→ Required actions
1. Rewrite the paragraph in the forum thread that begins "I know you don’t think" in a shorter form that keeps its main points.
2. Carry the forum thread forward past its last post.

→ Selected text
====
Erkrie · 22/03/2021 21:43

Why would he be dating you if he thought you were hideous? Clearly he didn't really think that.

Changemaname1 · 22/03/2021 21:43

Surely this was sarcasm ?!?!

This is fully the type of thing I’d say sarcastically if someone was fishing for a compliment like “ no I think your gross that’s why we are dating “ sort of thing

wishywashywoowoo70 · 22/03/2021 21:43

I also think he was being sarcastic. No one who's a half decent human being would say such a thing. If he's still your friend I'm guessing he's a nice enough person.

You're definitely not hideous.

JustAVerySmallVoice · 22/03/2021 21:46

I know you don’t think you were fishing for compliments but often asking a question like “do you think I’m attractive?” IS viewed as fishing for compliments. And sometimes leads to a sarky response.

Ok. I can see that now. But to me it's just a question. I wasnt looking to be complimented! I just wanted to know because I didn't.
====
→ Dataset excerpts
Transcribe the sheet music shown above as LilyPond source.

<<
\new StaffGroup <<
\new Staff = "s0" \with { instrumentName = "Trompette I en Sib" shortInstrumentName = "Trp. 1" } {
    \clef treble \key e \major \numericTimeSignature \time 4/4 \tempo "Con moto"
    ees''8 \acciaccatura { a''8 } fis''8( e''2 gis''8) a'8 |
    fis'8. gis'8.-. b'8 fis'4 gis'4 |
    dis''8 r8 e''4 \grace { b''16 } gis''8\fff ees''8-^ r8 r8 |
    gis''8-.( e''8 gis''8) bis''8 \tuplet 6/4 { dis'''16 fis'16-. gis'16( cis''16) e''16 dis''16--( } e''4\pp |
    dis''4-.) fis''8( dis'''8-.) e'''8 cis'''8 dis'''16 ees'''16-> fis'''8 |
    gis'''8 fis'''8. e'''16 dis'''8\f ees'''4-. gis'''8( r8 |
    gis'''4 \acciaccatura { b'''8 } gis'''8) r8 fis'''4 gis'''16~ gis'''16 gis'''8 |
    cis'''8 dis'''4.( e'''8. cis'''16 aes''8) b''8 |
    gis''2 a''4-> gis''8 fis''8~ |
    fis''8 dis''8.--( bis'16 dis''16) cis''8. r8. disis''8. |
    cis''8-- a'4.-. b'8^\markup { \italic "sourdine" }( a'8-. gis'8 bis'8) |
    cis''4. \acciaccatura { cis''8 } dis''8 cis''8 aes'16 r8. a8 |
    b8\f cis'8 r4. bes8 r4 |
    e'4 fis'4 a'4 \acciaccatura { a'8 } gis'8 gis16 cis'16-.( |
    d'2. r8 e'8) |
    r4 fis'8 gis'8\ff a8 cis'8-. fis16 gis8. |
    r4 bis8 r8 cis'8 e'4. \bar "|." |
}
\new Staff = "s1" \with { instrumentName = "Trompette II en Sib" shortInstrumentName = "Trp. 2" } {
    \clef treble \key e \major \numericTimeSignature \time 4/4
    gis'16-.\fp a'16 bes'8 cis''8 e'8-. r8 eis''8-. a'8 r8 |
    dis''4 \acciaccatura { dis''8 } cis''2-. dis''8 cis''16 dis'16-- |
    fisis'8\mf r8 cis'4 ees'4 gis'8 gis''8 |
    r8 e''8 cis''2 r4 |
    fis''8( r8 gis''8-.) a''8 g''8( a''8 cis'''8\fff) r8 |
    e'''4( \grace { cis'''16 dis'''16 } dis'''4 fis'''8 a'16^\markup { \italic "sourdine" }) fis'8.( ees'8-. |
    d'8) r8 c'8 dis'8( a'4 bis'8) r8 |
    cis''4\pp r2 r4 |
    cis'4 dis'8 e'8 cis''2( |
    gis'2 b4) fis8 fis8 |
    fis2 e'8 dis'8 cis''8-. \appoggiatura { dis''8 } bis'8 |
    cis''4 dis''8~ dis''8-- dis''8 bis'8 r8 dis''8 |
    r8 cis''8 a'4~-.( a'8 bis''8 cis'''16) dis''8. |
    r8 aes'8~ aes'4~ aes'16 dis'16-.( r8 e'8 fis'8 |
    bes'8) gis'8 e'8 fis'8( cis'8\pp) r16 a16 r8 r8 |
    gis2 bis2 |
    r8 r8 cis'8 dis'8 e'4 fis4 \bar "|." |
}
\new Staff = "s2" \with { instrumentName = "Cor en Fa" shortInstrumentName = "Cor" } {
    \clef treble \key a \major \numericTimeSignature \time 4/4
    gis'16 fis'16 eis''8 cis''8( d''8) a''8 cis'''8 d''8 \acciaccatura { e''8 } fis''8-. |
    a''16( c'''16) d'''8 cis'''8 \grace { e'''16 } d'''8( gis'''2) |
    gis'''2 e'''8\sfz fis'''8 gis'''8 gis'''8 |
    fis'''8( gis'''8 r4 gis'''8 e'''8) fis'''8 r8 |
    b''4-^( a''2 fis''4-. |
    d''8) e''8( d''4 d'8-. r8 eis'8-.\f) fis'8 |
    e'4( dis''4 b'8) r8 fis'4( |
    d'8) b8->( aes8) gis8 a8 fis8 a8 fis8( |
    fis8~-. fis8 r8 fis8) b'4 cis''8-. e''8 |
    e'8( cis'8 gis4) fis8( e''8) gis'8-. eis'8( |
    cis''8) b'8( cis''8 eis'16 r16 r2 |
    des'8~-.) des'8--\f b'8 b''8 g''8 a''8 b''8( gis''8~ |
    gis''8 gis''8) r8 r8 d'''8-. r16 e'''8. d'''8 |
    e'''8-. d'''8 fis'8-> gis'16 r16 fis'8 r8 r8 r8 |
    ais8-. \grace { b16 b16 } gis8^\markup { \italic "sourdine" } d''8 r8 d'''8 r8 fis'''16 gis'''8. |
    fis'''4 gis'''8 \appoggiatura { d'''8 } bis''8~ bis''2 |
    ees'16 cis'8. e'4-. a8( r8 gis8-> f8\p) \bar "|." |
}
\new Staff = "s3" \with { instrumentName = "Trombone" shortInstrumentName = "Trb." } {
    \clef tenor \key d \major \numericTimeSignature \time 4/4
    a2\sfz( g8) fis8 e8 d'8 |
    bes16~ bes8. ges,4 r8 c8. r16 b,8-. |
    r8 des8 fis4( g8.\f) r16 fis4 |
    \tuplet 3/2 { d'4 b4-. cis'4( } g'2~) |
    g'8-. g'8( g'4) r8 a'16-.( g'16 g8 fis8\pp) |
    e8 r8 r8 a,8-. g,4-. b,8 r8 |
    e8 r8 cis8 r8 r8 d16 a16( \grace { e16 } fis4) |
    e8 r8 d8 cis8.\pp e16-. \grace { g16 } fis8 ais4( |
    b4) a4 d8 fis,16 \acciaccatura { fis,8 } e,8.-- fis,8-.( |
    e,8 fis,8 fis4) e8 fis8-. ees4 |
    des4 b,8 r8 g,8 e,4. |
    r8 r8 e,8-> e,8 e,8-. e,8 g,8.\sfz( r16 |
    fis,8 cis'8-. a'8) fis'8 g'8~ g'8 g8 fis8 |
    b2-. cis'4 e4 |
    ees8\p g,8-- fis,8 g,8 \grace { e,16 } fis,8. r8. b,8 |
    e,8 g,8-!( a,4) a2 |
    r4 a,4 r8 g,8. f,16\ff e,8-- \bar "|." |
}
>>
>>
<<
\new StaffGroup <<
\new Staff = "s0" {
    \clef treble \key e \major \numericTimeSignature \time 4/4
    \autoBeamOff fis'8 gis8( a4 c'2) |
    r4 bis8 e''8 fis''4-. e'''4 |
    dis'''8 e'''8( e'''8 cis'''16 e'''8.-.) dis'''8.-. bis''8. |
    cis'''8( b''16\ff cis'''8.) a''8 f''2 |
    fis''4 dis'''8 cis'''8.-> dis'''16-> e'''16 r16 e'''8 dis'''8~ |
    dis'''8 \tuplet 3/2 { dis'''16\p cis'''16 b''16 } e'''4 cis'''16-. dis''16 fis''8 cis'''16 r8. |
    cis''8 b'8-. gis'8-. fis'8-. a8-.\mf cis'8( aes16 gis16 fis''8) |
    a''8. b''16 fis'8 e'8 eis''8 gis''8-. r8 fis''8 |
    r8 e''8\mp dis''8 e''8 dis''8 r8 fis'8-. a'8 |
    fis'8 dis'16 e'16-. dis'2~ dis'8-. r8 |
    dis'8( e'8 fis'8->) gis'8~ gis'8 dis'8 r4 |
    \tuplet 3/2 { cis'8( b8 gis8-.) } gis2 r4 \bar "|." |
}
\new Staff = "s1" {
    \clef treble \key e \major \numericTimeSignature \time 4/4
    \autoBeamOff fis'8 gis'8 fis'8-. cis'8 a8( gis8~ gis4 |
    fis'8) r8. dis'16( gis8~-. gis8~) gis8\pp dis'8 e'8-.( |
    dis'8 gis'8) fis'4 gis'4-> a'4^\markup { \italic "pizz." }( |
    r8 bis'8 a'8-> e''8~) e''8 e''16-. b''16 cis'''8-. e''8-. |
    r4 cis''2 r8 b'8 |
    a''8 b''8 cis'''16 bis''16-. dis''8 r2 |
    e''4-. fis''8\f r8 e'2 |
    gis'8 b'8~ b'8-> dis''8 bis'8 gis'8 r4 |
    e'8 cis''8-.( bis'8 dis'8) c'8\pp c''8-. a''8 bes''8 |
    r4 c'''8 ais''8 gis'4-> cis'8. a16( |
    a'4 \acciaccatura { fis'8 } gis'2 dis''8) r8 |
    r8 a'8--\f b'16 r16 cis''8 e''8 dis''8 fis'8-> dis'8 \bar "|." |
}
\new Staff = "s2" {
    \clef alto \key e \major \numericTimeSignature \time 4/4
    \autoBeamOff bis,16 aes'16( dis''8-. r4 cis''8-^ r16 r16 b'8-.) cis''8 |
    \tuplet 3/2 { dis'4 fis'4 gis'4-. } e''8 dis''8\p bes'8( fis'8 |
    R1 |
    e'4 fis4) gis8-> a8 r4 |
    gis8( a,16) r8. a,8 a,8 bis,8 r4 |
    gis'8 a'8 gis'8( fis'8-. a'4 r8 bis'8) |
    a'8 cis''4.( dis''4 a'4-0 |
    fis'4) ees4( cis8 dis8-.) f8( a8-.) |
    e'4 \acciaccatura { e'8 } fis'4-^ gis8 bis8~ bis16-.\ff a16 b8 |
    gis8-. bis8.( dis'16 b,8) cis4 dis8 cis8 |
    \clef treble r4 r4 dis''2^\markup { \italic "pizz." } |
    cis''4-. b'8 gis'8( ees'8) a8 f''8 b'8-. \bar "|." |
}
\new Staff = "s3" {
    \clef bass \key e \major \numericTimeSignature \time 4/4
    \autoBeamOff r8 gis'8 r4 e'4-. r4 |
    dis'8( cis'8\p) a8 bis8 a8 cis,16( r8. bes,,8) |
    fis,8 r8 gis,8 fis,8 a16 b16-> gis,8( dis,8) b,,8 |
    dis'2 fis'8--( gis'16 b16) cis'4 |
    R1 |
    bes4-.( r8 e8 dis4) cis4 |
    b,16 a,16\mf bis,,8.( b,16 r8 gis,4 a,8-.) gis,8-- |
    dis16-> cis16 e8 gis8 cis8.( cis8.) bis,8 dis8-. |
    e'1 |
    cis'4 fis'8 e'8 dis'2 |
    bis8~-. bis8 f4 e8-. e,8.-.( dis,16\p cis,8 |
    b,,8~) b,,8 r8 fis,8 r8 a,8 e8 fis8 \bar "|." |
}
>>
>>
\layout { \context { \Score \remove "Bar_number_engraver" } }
====
→ Answers by item
1. Even if you weren't fishing for compliments, a question like "do you think I'm attractive?" is often seen that way and can draw a sarcastic reply.

2.
OP posts:
StCharlotte · 22/03/2021 21:48

If you were having a 3am heart to heart conversation with someone you had been dating for 3 or 4 months in which you asked them if they thought you were attractive and this was their response, what would you think?

You're having a heart to heart at 3am. Of course he thinks you're attractive.

You need to sort out your self esteem young lady.

Sparkletastic · 22/03/2021 21:48

Are you hideous OP? I very much doubt it. You should know this about yourself and that's how you could have recognised it as flippancy or sarcasm.

RedToothBrush · 22/03/2021 21:49

If you were having a 3am heart to heart conversation with someone you had been dating for 3 or 4 months in which you asked them if they thought you were attractive and this was their response, what would you think?

Why the fuck would you feel the need to ask this question if you'd been dating for 3 or 4 months?

Honestly, if he asked this question what would you have said in response? Would you response be along the lines of

"Haha Why are you being daft! Why the fuck would I waste 3 months of my life dating you if I thought you were a donkey? Isn't it obvious I find you attractive".

And by saying
"Oh I think you are hideous" he's done the same in a dead pan sarcastic way because the question was so ridicilous in the first place.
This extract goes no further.